*TRECHO DO TEXTO*
☆ ☆ ☆ ☆

Por Lavínia Kaucz e Gabriel de Sousa
O ministro Dias Toffoli, do Supremo Tribunal Federal (STF), determinou nesta segunda-feira, 5, que a Procuradoria-Geral da República (PGR) investigue a atuação da ONG Transparência Internacional no Brasil. Toffoli afirma que a medida é necessária para apurar eventual apropriação de recursos públicos por parte da entidade, que, segundo a decisão, seria responsável por administrar a aplicação de R$ 2,3 bilhões em investimentos sociais previstos no acordo de leniência da J&F, firmado no âmbito da Operação Lava Jato.
Em nota publicada ontem, a Transparência Internacional afirmou que nunca se apropriou dos recursos obtidos pela Lava Jato, chamando de “falsas” as acusações que motivaram a decisão de Toffoli. “Reações hostis ao trabalho anticorrupção da Transparência Internacional são cada vez mais graves e comuns, em diversas partes do mundo. Ataques às vozes críticas na sociedade, que denunciam a corrupção e a impunidade de poderosos, não podem, no enfatizar, ser naturalizados.” (mais informações nesta página).
O despacho do ministro do Supremo foi dado seis dias depois de a entidade divulgar pesquisa mostrando que o Brasil atingiu a segunda pior colocação da história no Índice de Percepção da Corrupção (IPC) de 2023. O documento é produzido desde 1995. No levantamento, o País apareceu na 104.ª posição entre as 180 nações avaliadas pela entidade. Quanto melhor a posição no ranking, menos corrupto é considerado o país.

☆ ☆ ☆ ☆

*DADOS DO EXERCÍCIO*
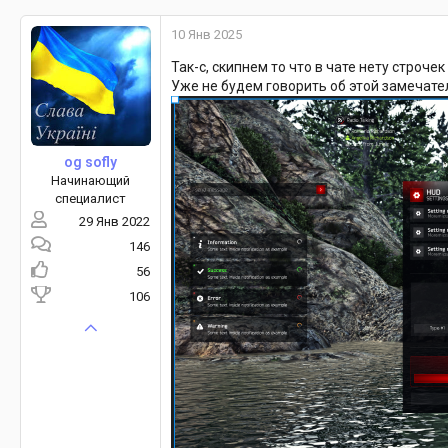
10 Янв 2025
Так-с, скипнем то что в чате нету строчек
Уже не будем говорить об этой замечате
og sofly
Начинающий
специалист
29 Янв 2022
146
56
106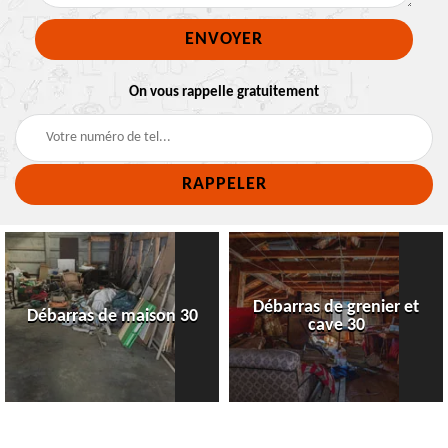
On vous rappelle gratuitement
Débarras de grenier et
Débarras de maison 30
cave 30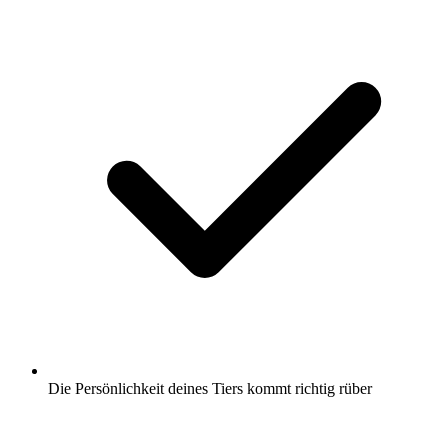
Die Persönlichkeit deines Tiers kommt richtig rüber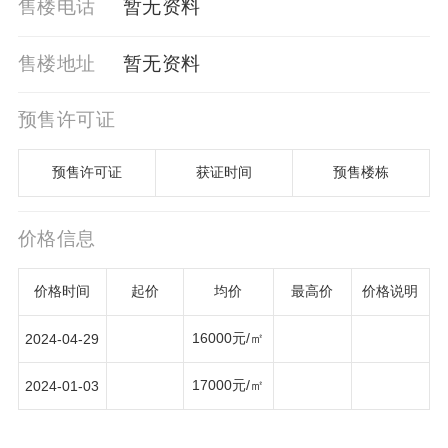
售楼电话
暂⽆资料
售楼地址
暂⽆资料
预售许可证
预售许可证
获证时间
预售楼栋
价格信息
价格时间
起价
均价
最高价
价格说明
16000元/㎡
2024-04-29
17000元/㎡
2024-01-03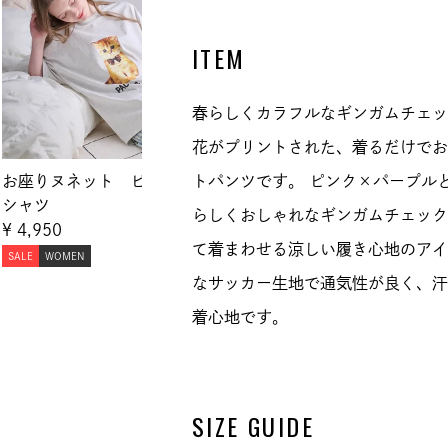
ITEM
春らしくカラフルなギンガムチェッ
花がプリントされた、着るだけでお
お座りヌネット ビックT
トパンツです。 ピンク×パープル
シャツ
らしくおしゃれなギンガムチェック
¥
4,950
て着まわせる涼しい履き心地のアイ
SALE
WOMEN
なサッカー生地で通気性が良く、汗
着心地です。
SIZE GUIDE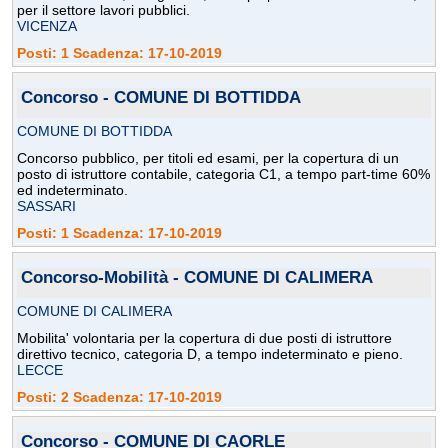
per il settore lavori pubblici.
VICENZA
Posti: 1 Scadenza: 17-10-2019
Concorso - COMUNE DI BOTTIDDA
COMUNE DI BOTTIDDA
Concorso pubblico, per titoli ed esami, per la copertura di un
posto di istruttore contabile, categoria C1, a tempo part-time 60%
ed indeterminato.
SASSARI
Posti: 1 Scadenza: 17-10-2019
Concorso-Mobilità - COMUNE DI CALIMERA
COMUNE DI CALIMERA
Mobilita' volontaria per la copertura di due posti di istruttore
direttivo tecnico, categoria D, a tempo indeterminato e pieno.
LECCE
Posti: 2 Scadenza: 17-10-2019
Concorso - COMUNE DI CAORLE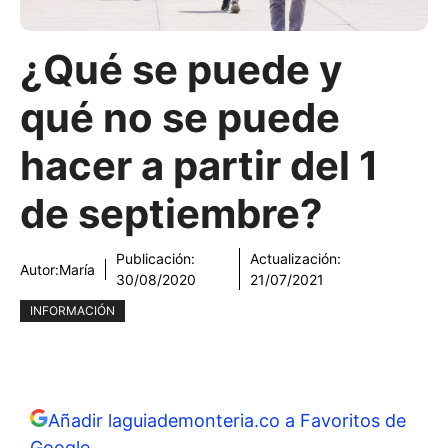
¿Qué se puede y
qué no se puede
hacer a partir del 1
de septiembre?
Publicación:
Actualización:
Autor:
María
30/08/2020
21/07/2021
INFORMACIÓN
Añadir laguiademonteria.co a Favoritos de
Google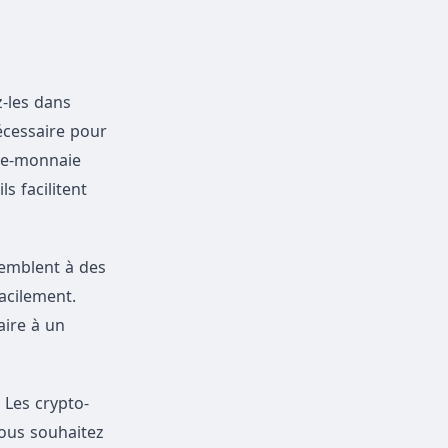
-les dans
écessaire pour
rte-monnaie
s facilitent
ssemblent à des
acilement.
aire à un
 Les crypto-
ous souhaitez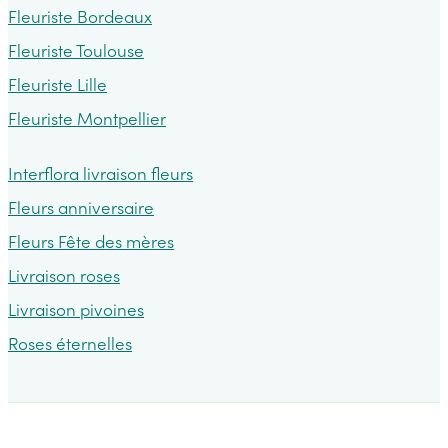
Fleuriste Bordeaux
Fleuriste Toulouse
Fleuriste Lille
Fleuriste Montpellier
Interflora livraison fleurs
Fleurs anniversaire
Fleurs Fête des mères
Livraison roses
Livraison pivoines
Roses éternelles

☆ ☆ ☆ ☆

*LISTA DE ATIVIDADES*
(a) Responda com base na notícia sobre a decisão de Toffoli:
(i) Qual é o valor dos investimentos sociais previstos no acordo de leniência da J&F?
(ii) Em que posição o Brasil apareceu no Índice de Percepção da Corrupção de 2023, e entre quantas nações?
(iii) Desde que ano o Índice de Percepção da Corrupção é produzido?
(b) Transforme em lista o parágrafo da notícia sobre a decisão de Toffoli que começa com "O despacho do ministro do Supremo", mantendo os fatos principais.
(c) Retome a notícia sobre a decisão de Toffoli a partir do ponto em que ela termina.
Os registros não são necessários para resolver as tarefas.

*RESPOSTAS POR TAREFA*
(a)
(i) R$ 2,3 bilhões.
(ii) Na 104.ª posição, entre 180 nações.
(iii) Desde 1995.

(b)
- O despacho saiu seis dias depois de a entidade divulgar o Índice de Percepção da Corrupção (IPC) de 2023.
- Nesse índice, o Brasil teve a segunda pior colocação da história.
- O documento é produzido desde 1995.
- O País ficou na 104.ª posição entre 180 nações.
- Quanto melhor a posição no ranking, menos corrupto é considerado o país.

(c)
O relatório de 27 páginas, tornado público no dia 30 de janeiro, cita Toffoli nove vezes. Nos destaques ao nome do ministro, a ONG criticou a decisão do magistrado que anulou as provas de acordo de leniência da Odebrecht (atual Novonor), em setembro do ano passado. Recentemente, Toffoli também suspendeu o pagamento da multa bilionária aplicada à empreiteira.
‘Alienígena’
Na decisão de ontem, o ministro afirma que a colaboração da ONG na leniência da J&F não passou pelo crivo do Poder Judiciário e do Tribunal de Contas de União (TCU). “Segundo apontam as cláusulas do acordo, ao invés da destinação dos recursos, a rigor do Tesouro Nacional, ser orientada pelas normas legais orçamentárias, destinava-se a uma instituição privada, ainda mais alienígena e com sede em Berlim”, afirmou o ministro.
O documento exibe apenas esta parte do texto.